NEW YORK – US two-year Treasury yields tumbled in volatile trading on Wednesday but came off their lowest levels after President Donald Trump said he was not planning to fire Federal Reserve Chair Jerome Powell, refuting media reports that he planned to do so soon.
Investors, on the other hand, sold off the long end of the Treasury curve, pushing 30-year yields to an eight-week high of 5.08%. US 30-year yields were last flat on the day at 5.014%.
U.S two-year yields, which track interest rate expectations, fell to a roughly one-week low of 3.86% after CBS and Bloomberg reported that Trump had indicated to a group of House Republicans that he would fire Powell.
The yield was last 6.9 basis points lower at 3.889%.
The reports pushed rate cut bets starting in September to 66%, from 54% just before. After Trump said that the reports were not true, that probability stood at 60%.
All told, the Fed funds futures market, which is tied to monetary policy, has priced in about 47 bps in easing for 2025.
“I don’t rule out anything, but I think it’s highly unlikely unless (Powell) has to leave for fraud,” Trump said, a reference to recent White House and Republican lawmaker criticism of cost overruns in the USD 2.5 billion renovation of the Fed’s historic headquarters in Washington.
The benchmark 10-year yield also rose on the initial report, but was last down 3.6 bps at 4.453%.
The yield curve steepened following the report on Powell, with the spread between two- and 10-year yields widening to as much as 61.8 bps. That’s the steepest level since April. That reflects the sell-off at the long end amid fiscal worries and concerns about inflation going out of control if the Fed, under a new chai,r cuts rates aggressively.
The curve was last 56.4 bps, still steeper than Tuesday’s 53.9 bps.
“This story keeps churning, so understandably, markets are nervous that it could happen sooner rather than later re Trump firing Powell,” said Kenneth Broux, head of corporate research and rates, at Societe Generale in London.
“Bond and FX markets do not like the uncertainty.
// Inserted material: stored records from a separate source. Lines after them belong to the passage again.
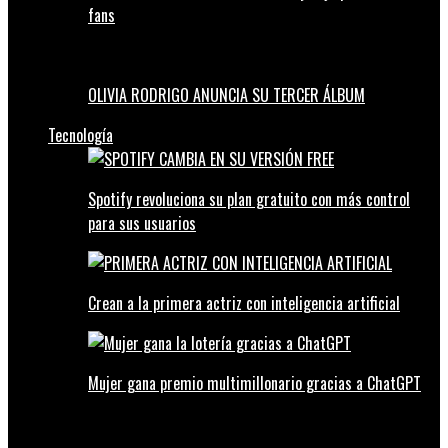
fans
OLIVIA RODRIGO ANUNCIA SU TERCER ÁLBUM
Tecnología
Spotify revoluciona su plan gratuito con más control
para sus usuarios
Crean a la primera actriz con inteligencia artificial
Mujer gana premio multimillonario gracias a ChatGPT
We’ve had stronger US CPI goods ex-autos just yesterday, so to think that lower rates are the way forward as tariffs seep through consumer prices is not going to reassure.”
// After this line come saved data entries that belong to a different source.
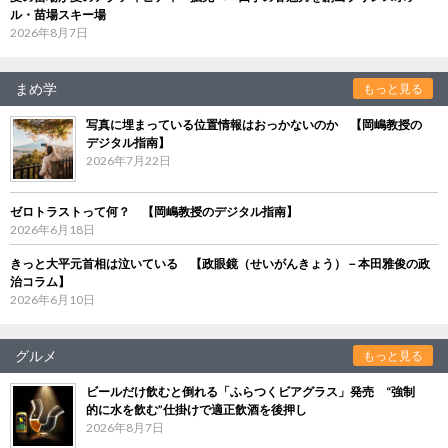
ル・苗場スキー場
2026年8月7日
まめ学
もっと見る
写真に埋まっている位置情報はおっかないのか 【岡嶋教授の
デジタル指南】
2026年7月22日
ゼロトラストって何？ 【岡嶋教授のデジタル指南】
2026年6月18日
きっと大平元首相は泣いている 【政眼鏡（せいがんきょう）－本田雅俊の政
治コラム】
2026年6月10日
グルメ
もっと見る
ビールだけ飲むと倒れる「ふらつくビアグラス」発売 “強制
的に水を飲む”仕掛けで適正飲酒を後押し
2026年8月7日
The Powell back-and-forth overshadowed Wednesday’s data showing tame producer prices last month, keeping the Federal Reserve on track to resume cutting interest rates later this year. US yields fell after the report.
US producer prices index came in unchanged for June, compared with expectations for a 0.2% rise, while core or underlying prices were flat. An increase in the cost of goods because of tariffs on imports was offset by weakness in services.
In the 12 months through June, the PPI increased 2.3% after advancing 2.7% in May. Data on Tuesday, meanwhile, showed consumer prices picking up in June, with solid gains in tariff-exposed goods like household furnishings and supplies, appliances, sporting goods and toys, as well as windows, floor coverings and linens.
Wednesday’s data showing a modest rise in factory production had little impact on the Treasuries market. Manufacturing output ticked up 0.1% last month after an upwardly revised 0.3% increase in May, the Fed said.
Economists polled by Reuters had forecast production unchanged after a 0.1% gain in May.